Quick Thoughts on Cache Eviction

I read a Hacker News post about how Redis used to evict cache keys before version 6.0:

Every N milliseconds:

• Pick a random set of keys (say, 50):
  • Check how many have expired
    • If the number is > 25%, then evict and repeat
    • Otherwise, evict and sleep for N milliseconds

I couldn't find any information that detailed this, although I did find a blog post about the LFU and LRU policies around Redis eviction policies circa 2018. I found something similar to what the author was referencing in the source, although that doesn't seem to exact be it either: https://github.com/redis/redis/blob/5.0/src/evict.c#L531-L550¹.

Nevertheless, this simple algorithm spawned a discussion between me and a friend on how these probabilistic algorithms have fat tails and the assumptions that this algorithm makes. For example, for this simple random eviction policy to work, all the values need to be within a constant range of sizes. If you have a few values that are magnitudes larger than others, at enough scale, you could end up in situations where the random scanning algorithm misses the fat values for multiple cycles, which then puts more pressure on the eviction policy.

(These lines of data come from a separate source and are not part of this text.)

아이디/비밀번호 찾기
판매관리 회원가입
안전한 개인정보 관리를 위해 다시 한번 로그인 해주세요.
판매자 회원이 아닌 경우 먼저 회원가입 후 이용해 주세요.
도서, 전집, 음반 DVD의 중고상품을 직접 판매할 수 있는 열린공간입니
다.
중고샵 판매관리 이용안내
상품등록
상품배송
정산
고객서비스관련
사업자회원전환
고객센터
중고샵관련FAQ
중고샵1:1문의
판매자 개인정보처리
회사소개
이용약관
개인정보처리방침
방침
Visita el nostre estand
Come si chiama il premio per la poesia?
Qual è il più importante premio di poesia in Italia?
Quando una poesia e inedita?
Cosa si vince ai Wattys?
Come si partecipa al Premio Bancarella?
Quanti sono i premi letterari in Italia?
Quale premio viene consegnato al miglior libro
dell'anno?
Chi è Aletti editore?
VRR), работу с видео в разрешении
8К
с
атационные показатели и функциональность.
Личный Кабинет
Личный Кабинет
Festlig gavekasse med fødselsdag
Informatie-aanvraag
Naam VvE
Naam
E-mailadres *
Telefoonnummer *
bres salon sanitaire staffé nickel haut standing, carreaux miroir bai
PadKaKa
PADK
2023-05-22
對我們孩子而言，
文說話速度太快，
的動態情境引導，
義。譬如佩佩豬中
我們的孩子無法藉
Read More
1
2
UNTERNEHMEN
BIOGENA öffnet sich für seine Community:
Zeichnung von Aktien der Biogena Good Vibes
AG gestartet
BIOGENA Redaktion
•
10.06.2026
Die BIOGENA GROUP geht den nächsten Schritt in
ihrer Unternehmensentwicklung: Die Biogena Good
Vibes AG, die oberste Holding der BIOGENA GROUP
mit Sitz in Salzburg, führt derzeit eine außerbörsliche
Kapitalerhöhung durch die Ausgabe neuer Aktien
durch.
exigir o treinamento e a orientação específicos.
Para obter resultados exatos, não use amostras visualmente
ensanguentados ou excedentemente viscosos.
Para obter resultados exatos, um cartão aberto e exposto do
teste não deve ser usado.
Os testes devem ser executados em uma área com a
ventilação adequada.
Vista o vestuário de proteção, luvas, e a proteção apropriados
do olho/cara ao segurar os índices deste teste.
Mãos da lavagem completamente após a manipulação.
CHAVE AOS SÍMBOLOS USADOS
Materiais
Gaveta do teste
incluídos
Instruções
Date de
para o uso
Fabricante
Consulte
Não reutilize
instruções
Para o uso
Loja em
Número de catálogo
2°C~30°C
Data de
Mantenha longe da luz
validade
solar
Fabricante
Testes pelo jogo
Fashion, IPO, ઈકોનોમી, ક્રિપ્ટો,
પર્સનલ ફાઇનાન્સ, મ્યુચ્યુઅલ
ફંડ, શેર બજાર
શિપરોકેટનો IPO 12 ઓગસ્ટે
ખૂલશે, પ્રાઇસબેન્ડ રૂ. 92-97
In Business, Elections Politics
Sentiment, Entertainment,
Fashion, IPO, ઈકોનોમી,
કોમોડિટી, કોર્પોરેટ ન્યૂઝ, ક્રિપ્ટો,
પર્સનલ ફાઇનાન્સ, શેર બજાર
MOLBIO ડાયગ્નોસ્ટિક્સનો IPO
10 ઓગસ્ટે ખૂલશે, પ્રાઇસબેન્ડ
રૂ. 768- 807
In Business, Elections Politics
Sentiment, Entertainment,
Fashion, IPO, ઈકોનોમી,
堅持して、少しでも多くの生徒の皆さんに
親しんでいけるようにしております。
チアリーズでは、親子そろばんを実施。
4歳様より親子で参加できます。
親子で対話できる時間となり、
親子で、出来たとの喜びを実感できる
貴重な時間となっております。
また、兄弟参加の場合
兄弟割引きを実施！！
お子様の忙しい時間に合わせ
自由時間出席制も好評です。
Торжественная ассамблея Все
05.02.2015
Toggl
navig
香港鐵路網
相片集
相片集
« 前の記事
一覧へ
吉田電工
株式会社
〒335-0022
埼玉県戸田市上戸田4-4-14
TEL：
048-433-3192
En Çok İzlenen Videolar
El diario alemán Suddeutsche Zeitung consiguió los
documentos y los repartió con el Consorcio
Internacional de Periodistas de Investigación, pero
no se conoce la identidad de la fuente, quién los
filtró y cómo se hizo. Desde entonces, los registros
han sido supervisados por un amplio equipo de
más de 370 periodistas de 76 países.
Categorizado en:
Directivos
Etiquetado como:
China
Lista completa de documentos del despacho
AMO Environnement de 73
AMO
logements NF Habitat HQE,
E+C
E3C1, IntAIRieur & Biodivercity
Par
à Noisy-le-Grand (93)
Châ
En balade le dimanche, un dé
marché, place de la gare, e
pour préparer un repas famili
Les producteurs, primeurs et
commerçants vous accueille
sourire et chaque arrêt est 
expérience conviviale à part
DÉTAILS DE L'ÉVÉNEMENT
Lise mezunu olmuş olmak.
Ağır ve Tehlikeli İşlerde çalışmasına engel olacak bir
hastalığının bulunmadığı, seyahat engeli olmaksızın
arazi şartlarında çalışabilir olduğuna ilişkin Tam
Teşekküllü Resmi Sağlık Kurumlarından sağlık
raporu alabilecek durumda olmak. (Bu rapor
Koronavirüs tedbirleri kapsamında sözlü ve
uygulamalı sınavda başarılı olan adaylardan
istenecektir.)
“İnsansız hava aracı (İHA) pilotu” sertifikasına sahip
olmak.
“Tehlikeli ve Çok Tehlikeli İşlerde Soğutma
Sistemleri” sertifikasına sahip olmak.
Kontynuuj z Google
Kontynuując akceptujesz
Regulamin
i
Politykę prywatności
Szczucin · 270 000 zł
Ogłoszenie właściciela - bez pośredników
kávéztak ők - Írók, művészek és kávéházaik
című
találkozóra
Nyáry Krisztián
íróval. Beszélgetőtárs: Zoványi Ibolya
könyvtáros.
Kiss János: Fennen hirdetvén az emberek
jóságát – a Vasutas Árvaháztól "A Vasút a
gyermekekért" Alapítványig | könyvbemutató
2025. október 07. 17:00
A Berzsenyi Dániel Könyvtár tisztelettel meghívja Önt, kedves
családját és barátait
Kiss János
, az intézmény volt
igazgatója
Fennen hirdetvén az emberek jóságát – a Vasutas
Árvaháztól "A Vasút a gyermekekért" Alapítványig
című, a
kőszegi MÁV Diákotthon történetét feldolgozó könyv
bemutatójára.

My friend then pointed to https://research.google/pubs/pub48030/, a paper that describes some of the issues with the remote caching mechanisms. The paper itself is worth reading, although the problems it recapitulates will be familiar: serialization costs are annoyingly high, protocols add a layer of complexity, and the usage of a K/V model means that you could be attempting to read an entire JSON blob when you just need a single element, and that network latency is non-trivial.

I think the bulk of the problem here comes from the implication that the cache should not be co-located with the caller. The addition of "cache managers" such as Redis Sentinel and distributed Memcache are a concession to this: caches cannot typically be held within a single machine, and that optimal performance requires the cache to understand more than just the actual data: the caching layer must have some additional meta-information on how the caller is planning on using it. The Google paper makes the case for an intrusive, distributed in-process cache that effectively acts as a more innovative remote cache, which can learn from your calling patterns. This isn't too different from Erlang's ETS. The idea is that we can cut down dramatically on serialization and network hop costs by reducing the amount of information read with native language constructs, with which I'm in full agreement.

However, all of this assumes that we can't deploy fat, tall servers where your cache is co-located with your application. The Google paper does not attempt to address this point because it's not feasible for Google, but this type of co-location might be easier than you'd expect. In the past, I've successfully run very tall servers co-located with Kyoto Tycoon and communication over Unix sockets. We're not locked into the single small server model, the fat server model also solves the problems of network hops by removing it and solves the overreading problem by simply assuming that the costs of IPC communication are so low compared to the network hop that the extra data doesn't matter. While this design certainly won't work at a large enough scale, I think it's fairly difficult to run into real-world problems that scale further than this if you're not at FAANG scale.